To-do item
The data that follows is to be copied exactly, with each image removed.
━━━━━━━━━━━━━━━━━━━━
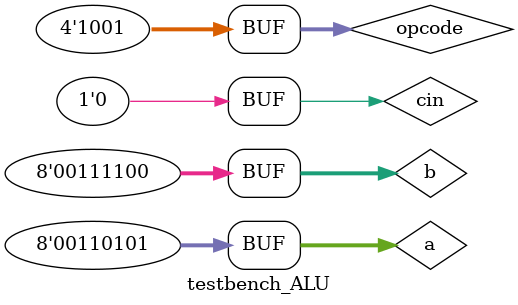
<source format=v>
`timescale 1ns/1ns

module testbench_ALU();

	parameter BUS_WIDTH = 8;
	reg [3:0] opcode;
	reg [BUS_WIDTH-1:0] a,b;
	reg cin;
	wire [BUS_WIDTH-1:0] y;
	wire cout;
	wire borrow;
	wire zero;
	wire parity;
	wire invalid_op;

	ALU #(.BUS_WIDTH(BUS_WIDTH)) uut(
		.a(a),
		.b(b),
		.cin(cin),
		.opcode(opcode),
		.y(y),
		.cout(cout),
		.borrow(borrow),
		.zero(zero),
		.parity(parity),
		.invalid_op(invalid_op)
	);

	// simple stimulus, NOT THE ACTUAL STRESS TEST
	initial begin
		$monitor("elapsed_time: %0d", $time, "opcode=%d, a=%d, b=%d, cin=%d, y=%d, cout=%b, borrow=%b, zero=%b, parity=%b, invalid_op=%b",
			  opcode, a,b,cin,y, cout,borrow,zero,parity,invalid_op);
	
		$display("Test of invalid");
		opcode = 0; a = 0; b = 0; cin = 0; #1;
		$display("\nTest OP_ADD");
		opcode = 1; a = 9; b=33; cin=0; #1;
		$display("\nTest OP_ADD_CARRY"); 
		opcode = 2; a=24; b=53; cin=1; #1;
		$display("\nTest OP_SUB");
		opcode = 3; a=9; b=33; cin=0; #1;
		$display("\nTest OP_INC");
		opcode = 4; a = 34; #1;
		$display("\nTest OP_DEC");
		opcode = 5; a = 35; #1;
		$display("\nTest OP_AND");
		opcode = 6; a=8'b01101100; b=8'b00111100; cin=0; #1;
		$display("\nTest OP_NOT");
		opcode = 7; a=8'b11111111; #1;
		$display("\nTest OP_RL");		
		opcode = 8; a=8'b00110101; #1;
		$display("\nTest OP_RR");
		opcode = 9; a=8'b00110101; #1;
	end
endmodule

</source>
━━━━━━━━━━━━━━━━━━━━
Completed exercise
<source format=v>
`timescale 1ns/1ns

module testbench_ALU();

	parameter BUS_WIDTH = 8;
	reg [3:0] opcode;
	reg [BUS_WIDTH-1:0] a,b;
	reg cin;
	wire [BUS_WIDTH-1:0] y;
	wire cout;
	wire borrow;
	wire zero;
	wire parity;
	wire invalid_op;

	ALU #(.BUS_WIDTH(BUS_WIDTH)) uut(
		.a(a),
		.b(b),
		.cin(cin),
		.opcode(opcode),
		.y(y),
		.cout(cout),
		.borrow(borrow),
		.zero(zero),
		.parity(parity),
		.invalid_op(invalid_op)
	);

	// simple stimulus, NOT THE ACTUAL STRESS TEST
	initial begin
		$monitor("elapsed_time: %0d", $time, "opcode=%d, a=%d, b=%d, cin=%d, y=%d, cout=%b, borrow=%b, zero=%b, parity=%b, invalid_op=%b",
			  opcode, a,b,cin,y, cout,borrow,zero,parity,invalid_op);
	
		$display("Test of invalid");
		opcode = 0; a = 0; b = 0; cin = 0; #1;
		$display("\nTest OP_ADD");
		opcode = 1; a = 9; b=33; cin=0; #1;
		$display("\nTest OP_ADD_CARRY"); 
		opcode = 2; a=24; b=53; cin=1; #1;
		$display("\nTest OP_SUB");
		opcode = 3; a=9; b=33; cin=0; #1;
		$display("\nTest OP_INC");
		opcode = 4; a = 34; #1;
		$display("\nTest OP_DEC");
		opcode = 5; a = 35; #1;
		$display("\nTest OP_AND");
		opcode = 6; a=8'b01101100; b=8'b00111100; cin=0; #1;
		$display("\nTest OP_NOT");
		opcode = 7; a=8'b11111111; #1;
		$display("\nTest OP_RL");		
		opcode = 8; a=8'b00110101; #1;
		$display("\nTest OP_RR");
		opcode = 9; a=8'b00110101; #1;
	end
endmodule

</source>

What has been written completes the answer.